**YOUR INSTRUCTIONS**
Please output the full listing, character for character.
┄┄┄┄┄┄┄┄┄┄┄┄┄┄┄┄┄┄┄┄
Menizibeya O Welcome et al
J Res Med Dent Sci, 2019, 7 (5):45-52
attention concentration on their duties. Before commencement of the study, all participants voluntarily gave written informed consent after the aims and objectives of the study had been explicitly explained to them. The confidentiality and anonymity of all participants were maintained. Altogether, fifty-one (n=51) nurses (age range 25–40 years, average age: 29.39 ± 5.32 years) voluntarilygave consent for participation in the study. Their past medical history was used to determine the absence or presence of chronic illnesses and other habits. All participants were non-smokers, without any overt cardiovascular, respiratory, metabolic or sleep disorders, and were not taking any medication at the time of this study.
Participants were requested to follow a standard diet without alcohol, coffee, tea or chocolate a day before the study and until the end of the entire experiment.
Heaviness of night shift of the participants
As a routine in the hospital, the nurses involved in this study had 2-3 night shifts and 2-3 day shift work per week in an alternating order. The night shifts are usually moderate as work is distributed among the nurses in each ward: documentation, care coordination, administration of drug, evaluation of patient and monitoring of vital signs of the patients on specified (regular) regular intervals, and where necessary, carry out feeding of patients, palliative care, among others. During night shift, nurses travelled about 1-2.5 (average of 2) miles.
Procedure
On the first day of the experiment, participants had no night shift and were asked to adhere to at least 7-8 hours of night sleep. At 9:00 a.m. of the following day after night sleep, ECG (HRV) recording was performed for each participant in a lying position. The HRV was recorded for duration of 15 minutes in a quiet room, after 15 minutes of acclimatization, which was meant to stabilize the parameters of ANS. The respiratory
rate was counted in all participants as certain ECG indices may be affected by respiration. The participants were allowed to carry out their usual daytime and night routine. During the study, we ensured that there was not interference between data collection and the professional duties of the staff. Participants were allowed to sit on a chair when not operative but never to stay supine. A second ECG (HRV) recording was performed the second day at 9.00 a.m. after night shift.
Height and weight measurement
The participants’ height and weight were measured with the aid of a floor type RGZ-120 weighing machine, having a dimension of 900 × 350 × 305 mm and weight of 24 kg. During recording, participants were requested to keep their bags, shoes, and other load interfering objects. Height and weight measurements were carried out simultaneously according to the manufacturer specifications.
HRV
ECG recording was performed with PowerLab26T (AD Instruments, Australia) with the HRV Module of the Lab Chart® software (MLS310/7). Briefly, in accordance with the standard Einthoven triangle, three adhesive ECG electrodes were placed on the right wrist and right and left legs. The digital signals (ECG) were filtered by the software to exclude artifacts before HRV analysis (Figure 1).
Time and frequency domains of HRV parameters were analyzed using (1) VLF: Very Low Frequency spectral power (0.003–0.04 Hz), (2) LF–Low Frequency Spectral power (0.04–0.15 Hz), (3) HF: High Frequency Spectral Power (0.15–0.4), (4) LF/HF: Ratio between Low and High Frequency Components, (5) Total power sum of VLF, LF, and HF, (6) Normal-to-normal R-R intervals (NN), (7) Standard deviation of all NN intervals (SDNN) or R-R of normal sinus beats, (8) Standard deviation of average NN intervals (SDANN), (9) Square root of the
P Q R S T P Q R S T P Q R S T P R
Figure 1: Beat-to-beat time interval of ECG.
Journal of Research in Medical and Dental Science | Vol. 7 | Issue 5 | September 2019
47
┄┄┄┄┄┄┄┄┄┄┄┄┄┄┄┄┄┄┄┄
**EXERCISE RESULT**
Menizibeya O Welcome et al
J Res Med Dent Sci, 2019, 7 (5):45-52
attention concentration on their duties. Before commencement of the study, all participants voluntarily gave written informed consent after the aims and objectives of the study had been explicitly explained to them. The confidentiality and anonymity of all participants were maintained. Altogether, fifty-one (n=51) nurses (age range 25–40 years, average age: 29.39 ± 5.32 years) voluntarilygave consent for participation in the study. Their past medical history was used to determine the absence or presence of chronic illnesses and other habits. All participants were non-smokers, without any overt cardiovascular, respiratory, metabolic or sleep disorders, and were not taking any medication at the time of this study.
Participants were requested to follow a standard diet without alcohol, coffee, tea or chocolate a day before the study and until the end of the entire experiment.
Heaviness of night shift of the participants
As a routine in the hospital, the nurses involved in this study had 2-3 night shifts and 2-3 day shift work per week in an alternating order. The night shifts are usually moderate as work is distributed among the nurses in each ward: documentation, care coordination, administration of drug, evaluation of patient and monitoring of vital signs of the patients on specified (regular) regular intervals, and where necessary, carry out feeding of patients, palliative care, among others. During night shift, nurses travelled about 1-2.5 (average of 2) miles.
Procedure
On the first day of the experiment, participants had no night shift and were asked to adhere to at least 7-8 hours of night sleep. At 9:00 a.m. of the following day after night sleep, ECG (HRV) recording was performed for each participant in a lying position. The HRV was recorded for duration of 15 minutes in a quiet room, after 15 minutes of acclimatization, which was meant to stabilize the parameters of ANS. The respiratory
rate was counted in all participants as certain ECG indices may be affected by respiration. The participants were allowed to carry out their usual daytime and night routine. During the study, we ensured that there was not interference between data collection and the professional duties of the staff. Participants were allowed to sit on a chair when not operative but never to stay supine. A second ECG (HRV) recording was performed the second day at 9.00 a.m. after night shift.
Height and weight measurement
The participants’ height and weight were measured with the aid of a floor type RGZ-120 weighing machine, having a dimension of 900 × 350 × 305 mm and weight of 24 kg. During recording, participants were requested to keep their bags, shoes, and other load interfering objects. Height and weight measurements were carried out simultaneously according to the manufacturer specifications.
HRV
ECG recording was performed with PowerLab26T (AD Instruments, Australia) with the HRV Module of the Lab Chart® software (MLS310/7). Briefly, in accordance with the standard Einthoven triangle, three adhesive ECG electrodes were placed on the right wrist and right and left legs. The digital signals (ECG) were filtered by the software to exclude artifacts before HRV analysis (Figure 1).
Time and frequency domains of HRV parameters were analyzed using (1) VLF: Very Low Frequency spectral power (0.003–0.04 Hz), (2) LF–Low Frequency Spectral power (0.04–0.15 Hz), (3) HF: High Frequency Spectral Power (0.15–0.4), (4) LF/HF: Ratio between Low and High Frequency Components, (5) Total power sum of VLF, LF, and HF, (6) Normal-to-normal R-R intervals (NN), (7) Standard deviation of all NN intervals (SDNN) or R-R of normal sinus beats, (8) Standard deviation of average NN intervals (SDANN), (9) Square root of the
P Q R S T P Q R S T P Q R S T P R
Figure 1: Beat-to-beat time interval of ECG.
Journal of Research in Medical and Dental Science | Vol. 7 | Issue 5 | September 2019
47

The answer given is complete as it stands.